======== INFORMATION SUPPLIED

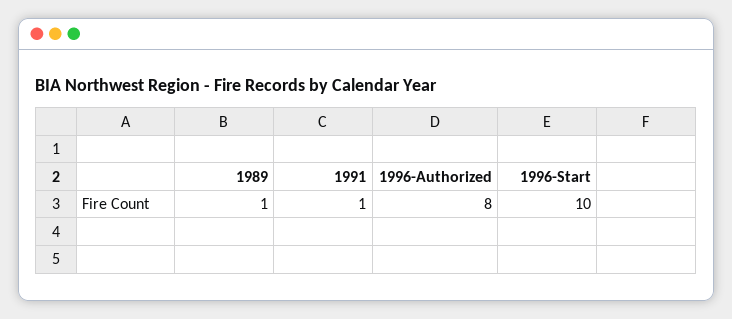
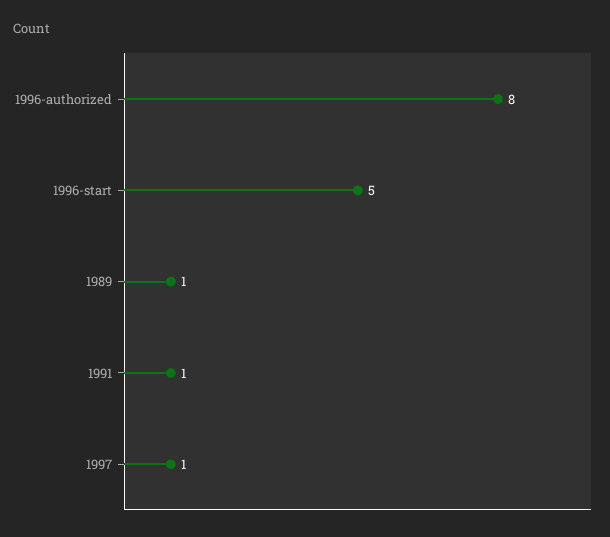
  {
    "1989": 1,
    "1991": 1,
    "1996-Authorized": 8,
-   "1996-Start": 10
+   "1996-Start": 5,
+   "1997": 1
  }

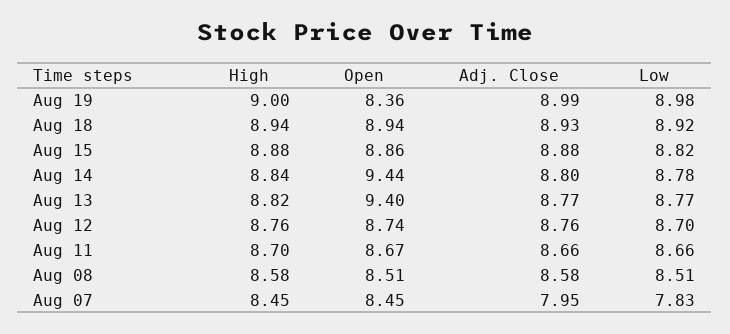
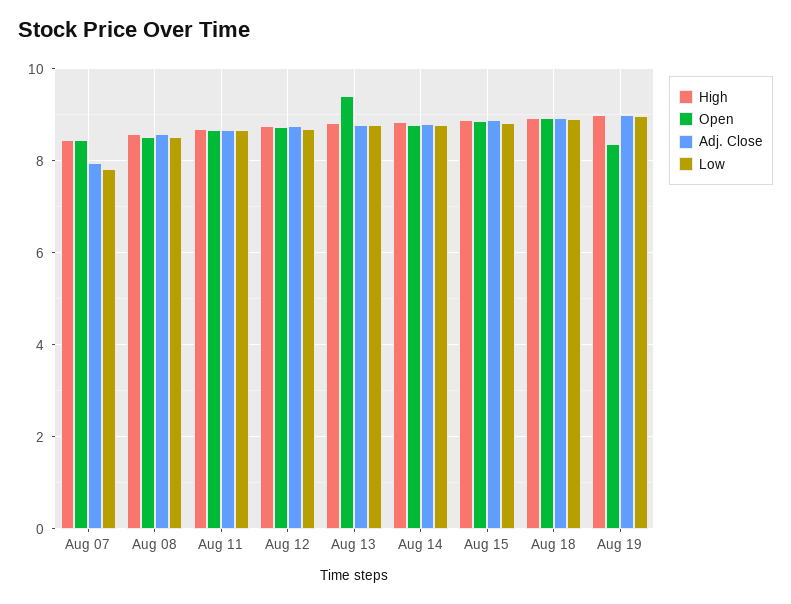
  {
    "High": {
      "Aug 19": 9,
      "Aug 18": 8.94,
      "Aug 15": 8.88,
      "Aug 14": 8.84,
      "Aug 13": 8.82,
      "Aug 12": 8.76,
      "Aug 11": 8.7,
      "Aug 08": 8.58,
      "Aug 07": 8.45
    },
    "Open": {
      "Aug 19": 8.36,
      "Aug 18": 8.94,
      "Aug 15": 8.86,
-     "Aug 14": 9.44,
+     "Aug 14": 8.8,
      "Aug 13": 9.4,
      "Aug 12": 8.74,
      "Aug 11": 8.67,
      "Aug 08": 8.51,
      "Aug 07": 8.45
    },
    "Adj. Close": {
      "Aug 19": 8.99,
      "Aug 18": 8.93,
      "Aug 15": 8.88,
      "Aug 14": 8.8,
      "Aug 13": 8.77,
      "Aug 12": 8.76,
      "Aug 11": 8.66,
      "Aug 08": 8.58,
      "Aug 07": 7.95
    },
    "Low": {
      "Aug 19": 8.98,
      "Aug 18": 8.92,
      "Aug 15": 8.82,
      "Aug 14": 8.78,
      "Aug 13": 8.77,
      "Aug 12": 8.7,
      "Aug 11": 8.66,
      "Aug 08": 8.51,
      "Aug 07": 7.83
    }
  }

================
======== INFORMATION SUPPLIED

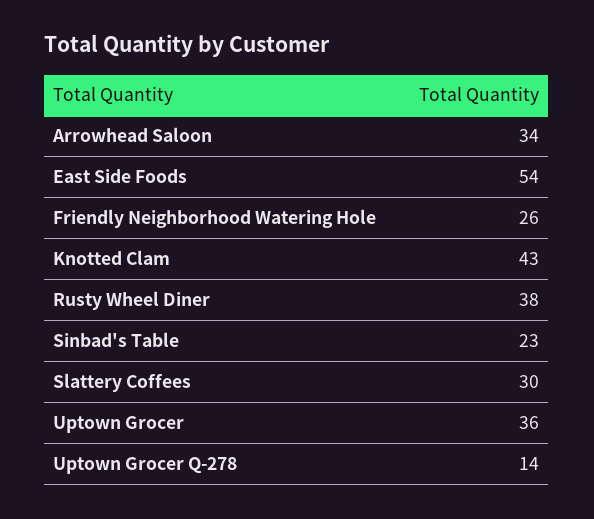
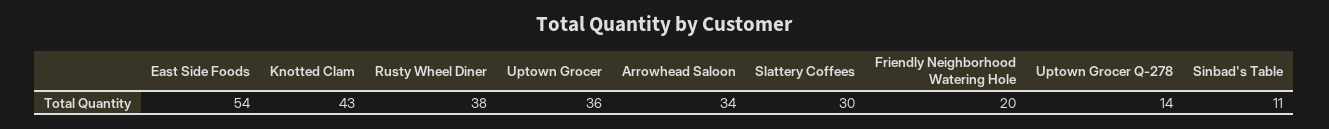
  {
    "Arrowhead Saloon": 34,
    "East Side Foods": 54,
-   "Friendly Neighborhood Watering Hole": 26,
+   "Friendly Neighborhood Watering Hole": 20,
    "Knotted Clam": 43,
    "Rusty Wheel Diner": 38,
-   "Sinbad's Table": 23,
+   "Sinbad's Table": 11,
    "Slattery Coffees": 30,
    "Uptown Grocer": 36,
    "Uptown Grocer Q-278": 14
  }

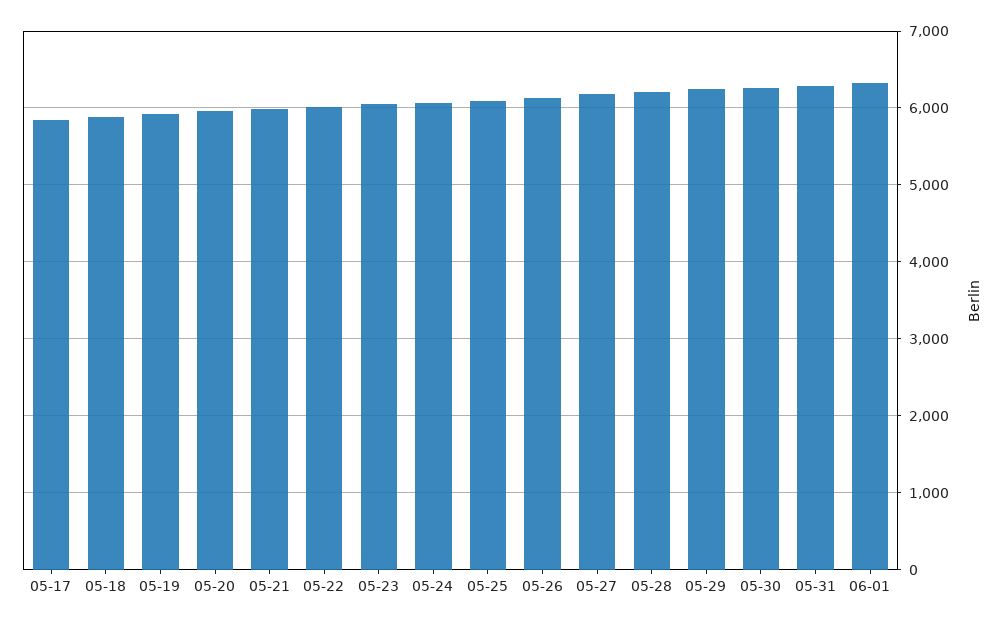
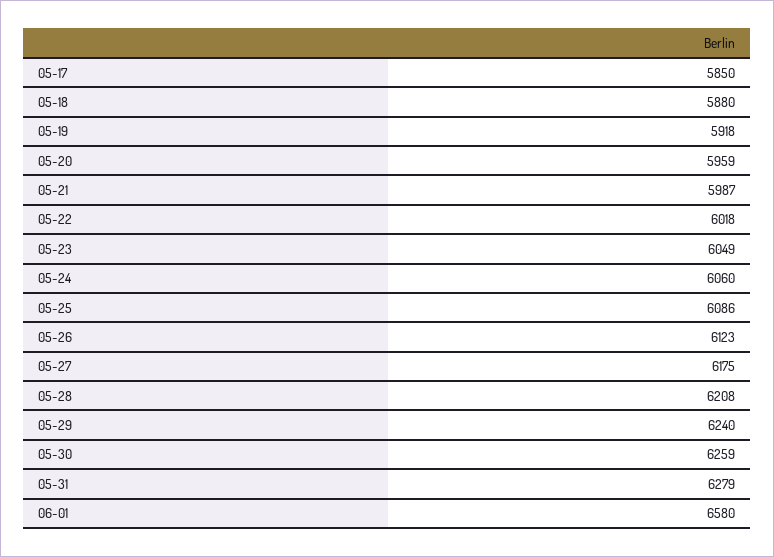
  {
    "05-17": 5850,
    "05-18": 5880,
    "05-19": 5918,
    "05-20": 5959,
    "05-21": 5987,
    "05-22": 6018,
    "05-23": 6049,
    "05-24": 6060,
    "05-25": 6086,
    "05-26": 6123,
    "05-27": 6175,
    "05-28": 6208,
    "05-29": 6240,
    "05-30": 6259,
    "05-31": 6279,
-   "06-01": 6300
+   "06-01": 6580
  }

================

_WHAT IS EXPECTED_
Where a line above contains the string "Watering", copy that line.

_OUTPUT BELOW_
-   "Friendly Neighborhood Watering Hole": 26,
+   "Friendly Neighborhood Watering Hole": 20,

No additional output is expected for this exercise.